BART Blues

In this November election, it’s unfortunate that there’s only one seat up on the BART board (for non-Bay Area readers, BART is the region’s electric train line), because if I had one command as Queen for a day – a question Tim Anaya likes to ask our podcast guests — I would shout from the top of Russian Hill, “Drain the BART swamp!”

I’m not a BART commuter, but I’ve ridden it enough to have witnessed plenty of horrors:

  • Seniors and disabled people struggling up the stairs to avoid elevators that are awash in urine
  • Drunks and drug abusers lying comatose on the seats
  • Trains jam packed with commuters nearly to the point of suffocation
  • Rampant gate jumping (BART loses approximately $25 million each year from fare cheaters)
  • Chronically broken elevators and escalators forcing commuters, travelers with luggage, and families with strollers to take to the stairs
  • Baked in grime that one has to fear for patients and hospital workers who take BART to UCSF Medical Center, a major stop on the BART line.

And I haven’t even mentioned the serious crimes.  This past July, three people died in attacks in the course of five days.  For the first six months of 2018, the San Francisco Chronicle reported that violent crime on BART was up 2 percent over last year, and, if it remains on the same pace for the rest of the year, it will show a 66 percent rise over the past five years.
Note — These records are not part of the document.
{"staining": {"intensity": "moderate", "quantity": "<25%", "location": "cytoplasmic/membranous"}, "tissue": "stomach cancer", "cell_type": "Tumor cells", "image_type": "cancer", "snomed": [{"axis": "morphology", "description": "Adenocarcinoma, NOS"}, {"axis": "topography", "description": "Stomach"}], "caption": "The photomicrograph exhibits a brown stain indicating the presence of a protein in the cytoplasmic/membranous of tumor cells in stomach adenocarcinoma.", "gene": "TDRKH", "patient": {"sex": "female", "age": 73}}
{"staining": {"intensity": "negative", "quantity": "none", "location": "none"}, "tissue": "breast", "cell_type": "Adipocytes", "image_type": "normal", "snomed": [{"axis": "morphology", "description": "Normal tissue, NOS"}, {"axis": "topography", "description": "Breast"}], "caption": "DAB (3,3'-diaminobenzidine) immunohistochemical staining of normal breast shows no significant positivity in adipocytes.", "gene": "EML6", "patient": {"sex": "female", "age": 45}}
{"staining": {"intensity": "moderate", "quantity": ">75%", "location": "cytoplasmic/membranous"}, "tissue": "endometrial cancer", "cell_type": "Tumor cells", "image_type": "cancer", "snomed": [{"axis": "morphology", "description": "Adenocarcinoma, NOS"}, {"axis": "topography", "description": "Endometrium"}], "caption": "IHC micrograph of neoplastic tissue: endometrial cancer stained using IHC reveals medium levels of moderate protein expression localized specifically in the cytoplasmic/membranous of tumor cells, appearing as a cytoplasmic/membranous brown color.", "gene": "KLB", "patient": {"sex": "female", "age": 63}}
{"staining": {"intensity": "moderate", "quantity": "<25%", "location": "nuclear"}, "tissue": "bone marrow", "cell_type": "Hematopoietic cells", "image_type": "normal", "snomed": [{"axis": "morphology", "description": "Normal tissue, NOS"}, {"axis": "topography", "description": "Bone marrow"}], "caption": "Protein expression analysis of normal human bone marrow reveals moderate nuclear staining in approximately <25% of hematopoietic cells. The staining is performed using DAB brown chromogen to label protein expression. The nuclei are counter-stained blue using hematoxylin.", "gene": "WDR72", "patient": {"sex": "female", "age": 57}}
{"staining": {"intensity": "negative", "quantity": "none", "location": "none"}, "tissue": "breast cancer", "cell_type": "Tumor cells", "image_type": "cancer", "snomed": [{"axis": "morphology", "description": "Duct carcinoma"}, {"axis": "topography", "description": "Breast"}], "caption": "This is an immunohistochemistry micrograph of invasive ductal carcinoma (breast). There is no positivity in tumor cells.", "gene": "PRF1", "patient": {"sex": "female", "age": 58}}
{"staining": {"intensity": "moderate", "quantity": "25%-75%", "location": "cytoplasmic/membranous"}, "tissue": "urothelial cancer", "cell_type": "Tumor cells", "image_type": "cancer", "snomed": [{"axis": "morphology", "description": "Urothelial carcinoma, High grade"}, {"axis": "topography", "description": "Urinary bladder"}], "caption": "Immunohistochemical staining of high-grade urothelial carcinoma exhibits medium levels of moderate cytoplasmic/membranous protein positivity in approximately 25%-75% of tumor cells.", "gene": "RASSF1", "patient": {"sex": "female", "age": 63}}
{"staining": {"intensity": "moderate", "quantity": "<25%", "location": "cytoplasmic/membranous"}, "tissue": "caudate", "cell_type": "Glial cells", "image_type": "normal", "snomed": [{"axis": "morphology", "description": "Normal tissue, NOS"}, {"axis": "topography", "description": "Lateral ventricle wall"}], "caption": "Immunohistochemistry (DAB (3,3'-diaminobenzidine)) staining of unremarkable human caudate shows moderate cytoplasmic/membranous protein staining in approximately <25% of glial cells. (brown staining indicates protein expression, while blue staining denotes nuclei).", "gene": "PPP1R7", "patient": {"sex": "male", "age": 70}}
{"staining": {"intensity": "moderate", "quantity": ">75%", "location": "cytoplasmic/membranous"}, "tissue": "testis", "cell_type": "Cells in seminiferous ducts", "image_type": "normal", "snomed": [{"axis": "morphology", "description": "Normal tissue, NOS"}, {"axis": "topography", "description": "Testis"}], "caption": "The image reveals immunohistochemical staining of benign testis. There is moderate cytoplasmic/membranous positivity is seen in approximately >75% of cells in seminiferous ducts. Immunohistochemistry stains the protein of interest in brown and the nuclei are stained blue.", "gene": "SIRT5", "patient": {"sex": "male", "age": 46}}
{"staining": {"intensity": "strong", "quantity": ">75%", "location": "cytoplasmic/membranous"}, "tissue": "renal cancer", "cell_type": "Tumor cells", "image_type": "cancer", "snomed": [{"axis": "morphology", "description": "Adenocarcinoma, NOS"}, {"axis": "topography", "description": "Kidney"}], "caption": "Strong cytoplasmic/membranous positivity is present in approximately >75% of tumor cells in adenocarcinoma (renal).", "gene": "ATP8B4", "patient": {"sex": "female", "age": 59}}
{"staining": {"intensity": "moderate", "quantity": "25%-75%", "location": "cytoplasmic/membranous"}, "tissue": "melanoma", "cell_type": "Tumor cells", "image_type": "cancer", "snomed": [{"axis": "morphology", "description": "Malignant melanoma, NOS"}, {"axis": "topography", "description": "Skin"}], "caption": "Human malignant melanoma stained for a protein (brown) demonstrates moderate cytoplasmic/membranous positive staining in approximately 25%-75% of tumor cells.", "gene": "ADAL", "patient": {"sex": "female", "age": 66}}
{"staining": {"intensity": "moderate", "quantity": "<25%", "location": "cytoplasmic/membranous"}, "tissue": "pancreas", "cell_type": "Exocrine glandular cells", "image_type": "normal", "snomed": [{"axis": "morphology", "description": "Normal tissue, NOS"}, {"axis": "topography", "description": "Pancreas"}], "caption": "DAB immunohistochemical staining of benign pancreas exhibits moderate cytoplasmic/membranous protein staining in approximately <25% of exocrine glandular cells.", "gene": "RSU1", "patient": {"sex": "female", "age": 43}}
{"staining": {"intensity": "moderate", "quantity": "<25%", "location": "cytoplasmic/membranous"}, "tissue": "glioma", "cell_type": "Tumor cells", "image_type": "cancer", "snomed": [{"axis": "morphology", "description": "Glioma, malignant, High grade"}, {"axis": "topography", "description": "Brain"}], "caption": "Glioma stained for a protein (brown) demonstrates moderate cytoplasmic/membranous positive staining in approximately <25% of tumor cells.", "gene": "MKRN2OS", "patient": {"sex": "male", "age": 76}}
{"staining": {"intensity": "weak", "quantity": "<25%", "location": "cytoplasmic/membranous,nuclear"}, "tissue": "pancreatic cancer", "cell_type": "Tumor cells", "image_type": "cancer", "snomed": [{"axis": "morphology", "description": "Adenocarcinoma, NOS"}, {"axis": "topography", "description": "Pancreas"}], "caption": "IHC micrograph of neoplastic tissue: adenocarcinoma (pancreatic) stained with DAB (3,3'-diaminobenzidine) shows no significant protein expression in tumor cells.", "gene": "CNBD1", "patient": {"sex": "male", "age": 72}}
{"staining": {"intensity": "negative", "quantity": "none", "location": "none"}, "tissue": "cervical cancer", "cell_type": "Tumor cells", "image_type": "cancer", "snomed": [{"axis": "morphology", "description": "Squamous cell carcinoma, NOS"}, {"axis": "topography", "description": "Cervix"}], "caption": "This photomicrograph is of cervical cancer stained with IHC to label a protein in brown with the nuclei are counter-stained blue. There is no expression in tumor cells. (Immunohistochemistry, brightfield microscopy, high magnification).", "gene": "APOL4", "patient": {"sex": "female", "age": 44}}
So, are the BART board candidates focused on any of this?  At a forum hosted by the San Francisco Transit Riders group in mid-September, most of the candidates preferred to put the spotlight on a second underwater Transbay tube.  That’s all well and good, but when the system is broken at its core – the priority ought to be getting the basics right.  That means a safe, clean, functioning train system that gets passengers where they want to go, on time, and in one piece.

Bay Area riders, however, aren’t waiting for BART’s leadership, bureaucracy, and police force to get it together.  As has happened in hundreds of communities in thousands of ways, when government is dysfunctional, private citizens have taken matters into their own hands.  A group of men in Oakland have volunteered to provide escort services to riders for no pay.  And when BART police became less than forthcoming about crime on BART, a local techie and BART rider took it upon himself to create bartcrimes.com to alert the public.  As PRI California fellow Kerry Jackson noted in his study Good Intentions, private charity often does a lot better job than public programs.

Unfortunately, these small but heartening efforts may be too late for many Bay Area residents.  In a recent survey by the Bay Area Council, 46 percent of residents plan to leave over the next few years.  Unaffordable housing was at the top of the list of reasons, but traffic was a close second.  It’s no wonder, since BART, which was originally built to alleviate traffic in the Bay Area’s once thriving population, has proven to be a revolting alternative.

Rowena Itchon is senior vice president of PRI and a former resident of San Francisco.  

Nothing contained in this blog is to be construed as necessarily reflecting the views of the Pacific Research Institute or as an attempt to thwart or aid the passage of any legislation.